▸ Task to complete
Of all the entries below, retype only the lines from the one with "Make published work" through the one with "Update to query", exactly as they appear.

▸ Data supplied
▬▬▬▬▬▬
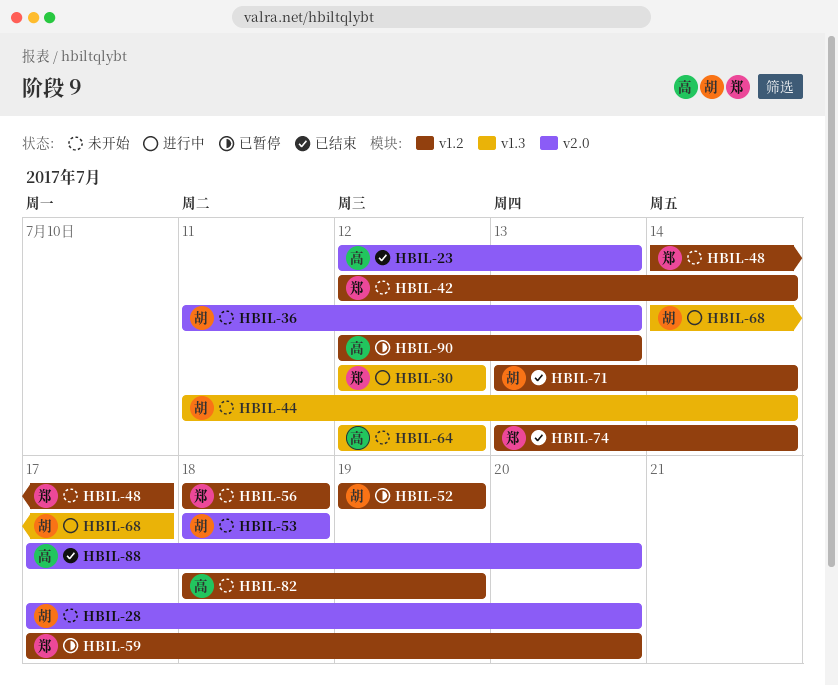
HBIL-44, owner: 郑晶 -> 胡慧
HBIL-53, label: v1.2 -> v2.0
▬▬▬▬▬▬
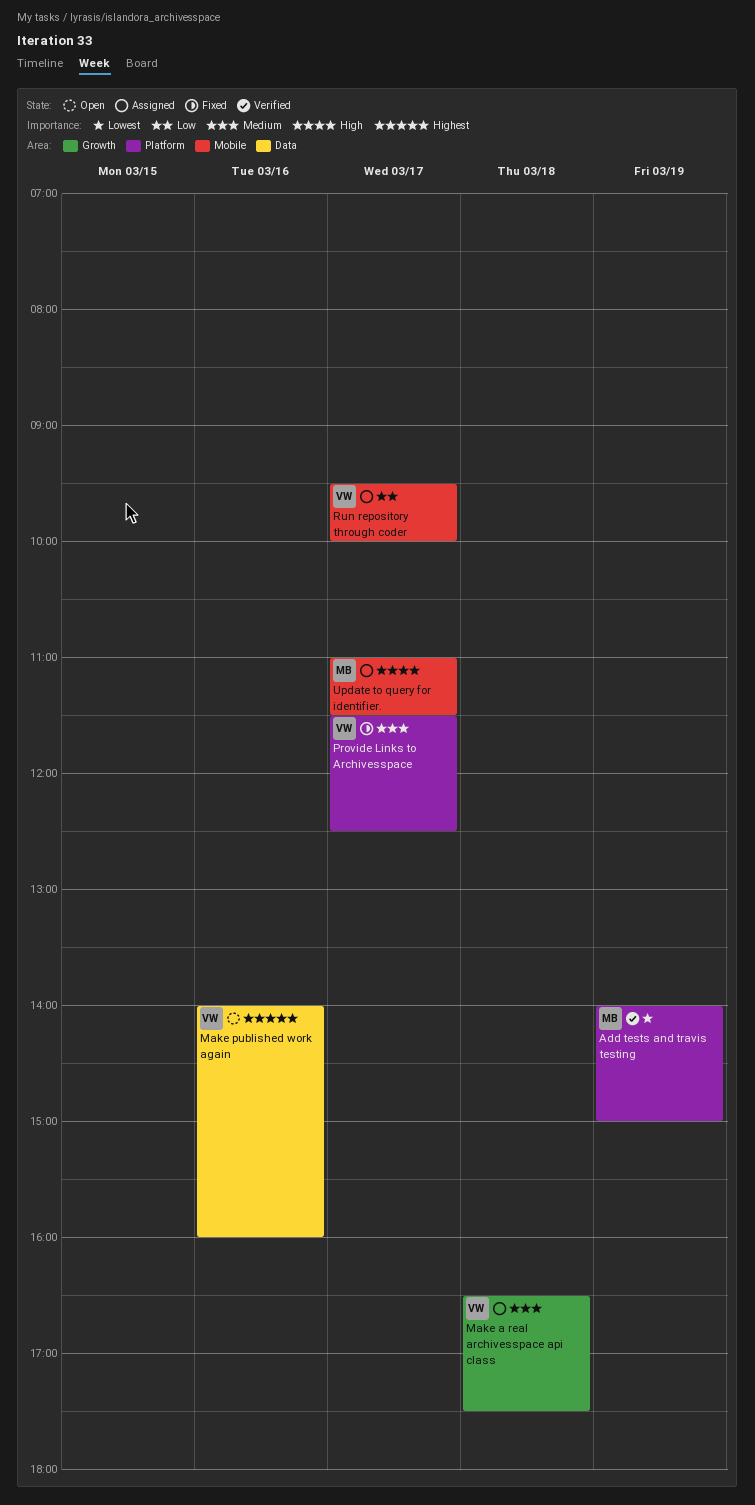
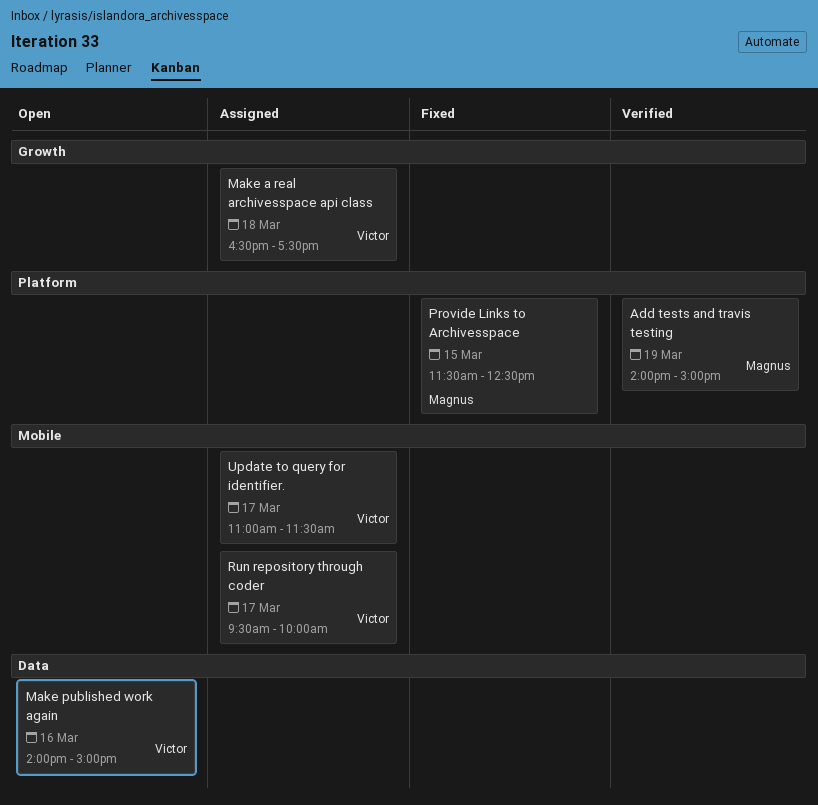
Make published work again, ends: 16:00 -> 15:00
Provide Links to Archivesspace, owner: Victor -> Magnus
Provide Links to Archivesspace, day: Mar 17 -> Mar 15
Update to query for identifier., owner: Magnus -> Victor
▬▬▬▬▬▬
▸ Your solution
Make published work again, ends: 16:00 -> 15:00
Provide Links to Archivesspace, owner: Victor -> Magnus
Provide Links to Archivesspace, day: Mar 17 -> Mar 15
Update to query for identifier., owner: Magnus -> Victor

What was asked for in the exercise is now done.